Jalanan ramai memang sesuatu yang buruk.

"Saya mohon maaf karena buru-buru. Anak saya sedang dirawat di rumah sakit karena baru saja kecelakaan." Wanita berusia sekitar 40-an tahun itu memegang tanganku dengan wajah memelas.

Ibu itu hendak mengeluarkan uang dari sakunya, tetapi kutahan. "Nggak apa-apa, kok, Bu. Saya nggak kenapa-napa, cuma oleng aja tadi. Terima kasih sudah mencemaskan saya."

Motor yang dikendarai ibu-ibu menyerempet tubuhku. Lenganku yang memakai blazer aman meskipun seperti sedikit lecet. Tidak terlalu sakit memang, tetapi cukup membuat senam jantung di pagi-pagi seperti ini. Haidan dan Valya menatapku dengan wajah cemas. Aku langsung meyakinkan mereka kalau aku baik-baik saja. "Nggak apa, kok, cuma kena lengan. Sama sekali nggak sakit."

Tiba-tiba pandangan Valya kosong dengan wajah memucat.

Bagi seseorang yang mempunyai trauma masa lalu tentang kecelakaan seperti Valya ini, melihat kejadiannya secara langsung bisa membangkitkan bayangan-bayangan seram.

Haidan menggaruk tengkuknya yang tidak gatal. Pandangannya beralih ke kaki Valya yang gelisah dengan pandangan ke sana kemari. Seperti berusaha menghindari menatap kendaraan yang melaju di jalanan itu.

"Kecelakaan waktu itulah yang buat gue jadi trauma. Ngelihat banyak kendaraan seperti ini kayak mending nggak lihat dan nggak dengar." Kakinya masih bergerak-gerak menggesek-gesek tanah.

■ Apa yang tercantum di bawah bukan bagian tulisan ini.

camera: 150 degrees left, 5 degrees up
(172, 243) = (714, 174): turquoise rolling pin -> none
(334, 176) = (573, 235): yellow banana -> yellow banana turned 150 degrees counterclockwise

Aku berinisiatif memegang tangan gadis itu untuk meredakan rasa takutnya. Tangannya sangat dingin dan berkeringat.

"Maaf, ya, kita nggak tau tentang itu. Tau gitu kita ajak anak lain aja," ucap Haidan. Ia membelakangi jalanan, menatap Valya teduh. Membuatku sedikit iri.

"Mama sama papa meninggal gara-gara kecelakaan waktu gue masih kelas satu SD. Rasanya tiap waktu keingat itu." Menghela napas, Valya melanjutkan sembari menyeka air mata. "Hah, menyedihkan banget, ya. Cengeng amat sampe nangis begini."

Tidak ada nada bercanda atau wajah jail seperti biasanya. Kami menyaksikan sisi rapuh dari sosok yang biasanya selalu cerewet itu. Sisi yang selama ini ia sembunyikan dengan topeng senyum.

Haidan yang tidak biasanya memandang Valya serius, kini ia fokus memerhatikan.

"Gue takut." Valya berucap pelan. Ia memanfaatkan keadaan dengan bersembunyi di balik tubuh Haidan sembari memegangi seragam laki-laki itu.

"Lanjut atau balik kelas aja, nih?" tanya Haidan. Sebagai seorang ketua OSIS yang ramah, ia selalu mendahulukan kepentingan orang lain. Itulah yang membuatku sangat suka dengan laki-laki berkharisma ini.

Di pinggir jalan yang lumayan ramai itu, kami bertiga masih berdiri memandangi kendaraan yang berlalu-lalang. Seperti tidak ada habisnya, sampai Valya dan Haidan menghela napas bersamaan.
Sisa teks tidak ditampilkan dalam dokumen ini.